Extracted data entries

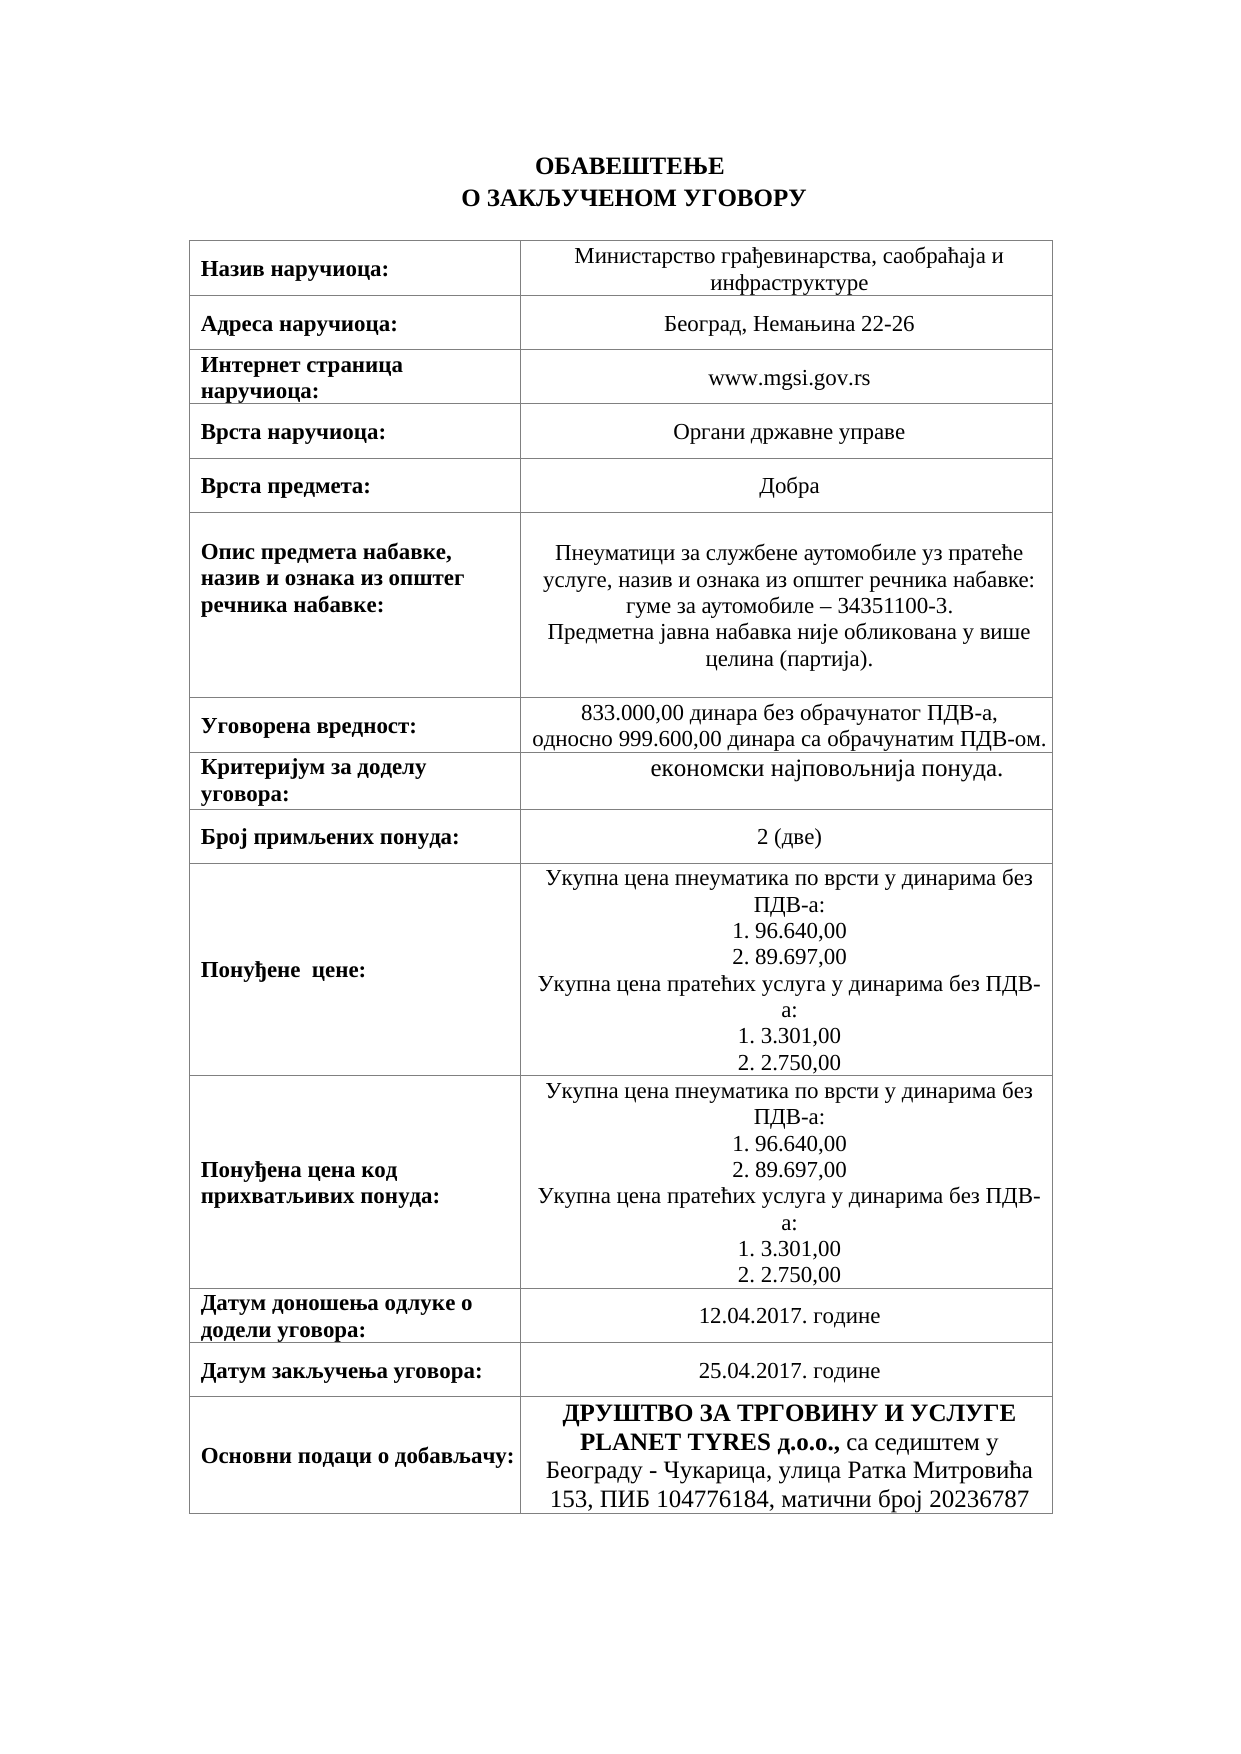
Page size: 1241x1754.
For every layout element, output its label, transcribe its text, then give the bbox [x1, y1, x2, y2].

table_cell 25.04.2017. године [521, 1343, 1052, 1396]
table_cell Датум закључења уговора: [190, 1343, 520, 1396]
table_cell Врста предмета: [190, 459, 520, 512]
text О ЗАКЉУЧЕНОМ УГОВОРУ [177, 183, 1090, 212]
table_cell Понуђене цене: [190, 864, 520, 1075]
table_cell 833.000,00 динара без обрачунатог ПДВ-а, односно 999.600,00 динара са обрачунатим ПДВ-ом. [521, 698, 1052, 752]
table_cell www.mgsi.gov.rs [521, 350, 1052, 403]
table_cell Београд, Немањина 22-26 [521, 296, 1052, 349]
table_cell Понуђена цена код прихватљивих понуда: [190, 1076, 520, 1288]
table_cell Добра [521, 459, 1052, 512]
table_cell Адреса наручиоца: [190, 296, 520, 349]
table_cell Пнеуматици за службене аутомобиле уз пратеће услуге, назив и ознака из општег речника набавке: гуме за аутомобиле – 34351100-3. Предметна јавна набавка није обликована у више целина (партија). [521, 513, 1052, 697]
table_cell Датум доношења одлуке о додели уговора: [190, 1289, 520, 1342]
text 1 OБАВЕШТЕЊЕ [177, 150, 1064, 181]
table_header Назив наручиоца: [190, 241, 520, 295]
table_cell ДРУШТВО ЗА ТРГОВИНУ И УСЛУГЕ PLANET TYRES д.о.о., са седиштем у Београду - Чукарица, улица Ратка Митровића 153, ПИБ 104776184, матични број 20236787 [521, 1397, 1052, 1513]
table_cell Врста наручиоца: [190, 404, 520, 458]
table_cell Oпис предмета набавке, назив и ознака из општег речника набавке: [190, 513, 520, 697]
table_cell Основни подаци о добављачу: [190, 1397, 520, 1513]
table_cell 2 (две) [521, 810, 1052, 862]
table_cell Органи државне управе [521, 404, 1052, 458]
table_cell Укупна цена пнеуматика по врсти у динарима без ПДВ-а: 1. 96.640,00 2. 89.697,00 Укупна цена пратећих услуга у динарима без ПДВ-а: 1. 3.301,00 2. 2.750,00 [521, 1076, 1052, 1288]
table_cell Укупна цена пнеуматика по врсти у динарима без ПДВ-а: 1. 96.640,00 2. 89.697,00 Укупна цена пратећих услуга у динарима без ПДВ-а: 1. 3.301,00 2. 2.750,00 [521, 864, 1052, 1075]
table_cell 12.04.2017. године [521, 1289, 1052, 1342]
table_cell Број примљених понуда: [190, 810, 520, 862]
table_cell Критеријум за доделу уговора: [190, 753, 520, 808]
table_header Министарство грађевинарства, саобраћаја и инфраструктуре [521, 241, 1052, 295]
table_cell Интернет страница наручиоца: [190, 350, 520, 403]
table_cell Уговорена вредност: [190, 698, 520, 752]
table_cell економски најповољнија понуда. [521, 753, 1052, 808]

WORK TASK
Before printing the records again, strip out the pictures; change nothing else.

RESPONSE AREA
Page size: 1241x1754.
For every layout element, output its label, transcribe its text, then give the bbox [x1, y1, x2, y2].

table_cell 25.04.2017. године [521, 1343, 1052, 1396]
table_cell Датум закључења уговора: [190, 1343, 520, 1396]
table_cell Врста предмета: [190, 459, 520, 512]
text О ЗАКЉУЧЕНОМ УГОВОРУ [177, 183, 1090, 212]
table_cell Понуђене цене: [190, 864, 520, 1075]
table_cell 833.000,00 динара без обрачунатог ПДВ-а, односно 999.600,00 динара са обрачунатим ПДВ-ом. [521, 698, 1052, 752]
table_cell www.mgsi.gov.rs [521, 350, 1052, 403]
table_cell Београд, Немањина 22-26 [521, 296, 1052, 349]
table_cell Понуђена цена код прихватљивих понуда: [190, 1076, 520, 1288]
table_cell Добра [521, 459, 1052, 512]
table_cell Адреса наручиоца: [190, 296, 520, 349]
table_cell Пнеуматици за службене аутомобиле уз пратеће услуге, назив и ознака из општег речника набавке: гуме за аутомобиле – 34351100-3. Предметна јавна набавка није обликована у више целина (партија). [521, 513, 1052, 697]
table_cell Датум доношења одлуке о додели уговора: [190, 1289, 520, 1342]
text 1 OБАВЕШТЕЊЕ [177, 150, 1064, 181]
table_header Назив наручиоца: [190, 241, 520, 295]
table_cell ДРУШТВО ЗА ТРГОВИНУ И УСЛУГЕ PLANET TYRES д.о.о., са седиштем у Београду - Чукарица, улица Ратка Митровића 153, ПИБ 104776184, матични број 20236787 [521, 1397, 1052, 1513]
table_cell Врста наручиоца: [190, 404, 520, 458]
table_cell Oпис предмета набавке, назив и ознака из општег речника набавке: [190, 513, 520, 697]
table_cell Основни подаци о добављачу: [190, 1397, 520, 1513]
table_cell 2 (две) [521, 810, 1052, 862]
table_cell Органи државне управе [521, 404, 1052, 458]
table_cell Укупна цена пнеуматика по врсти у динарима без ПДВ-а: 1. 96.640,00 2. 89.697,00 Укупна цена пратећих услуга у динарима без ПДВ-а: 1. 3.301,00 2. 2.750,00 [521, 1076, 1052, 1288]
table_cell Укупна цена пнеуматика по врсти у динарима без ПДВ-а: 1. 96.640,00 2. 89.697,00 Укупна цена пратећих услуга у динарима без ПДВ-а: 1. 3.301,00 2. 2.750,00 [521, 864, 1052, 1075]
table_cell 12.04.2017. године [521, 1289, 1052, 1342]
table_cell Број примљених понуда: [190, 810, 520, 862]
table_cell Критеријум за доделу уговора: [190, 753, 520, 808]
table_header Министарство грађевинарства, саобраћаја и инфраструктуре [521, 241, 1052, 295]
table_cell Интернет страница наручиоца: [190, 350, 520, 403]
table_cell Уговорена вредност: [190, 698, 520, 752]
table_cell економски најповољнија понуда. [521, 753, 1052, 808]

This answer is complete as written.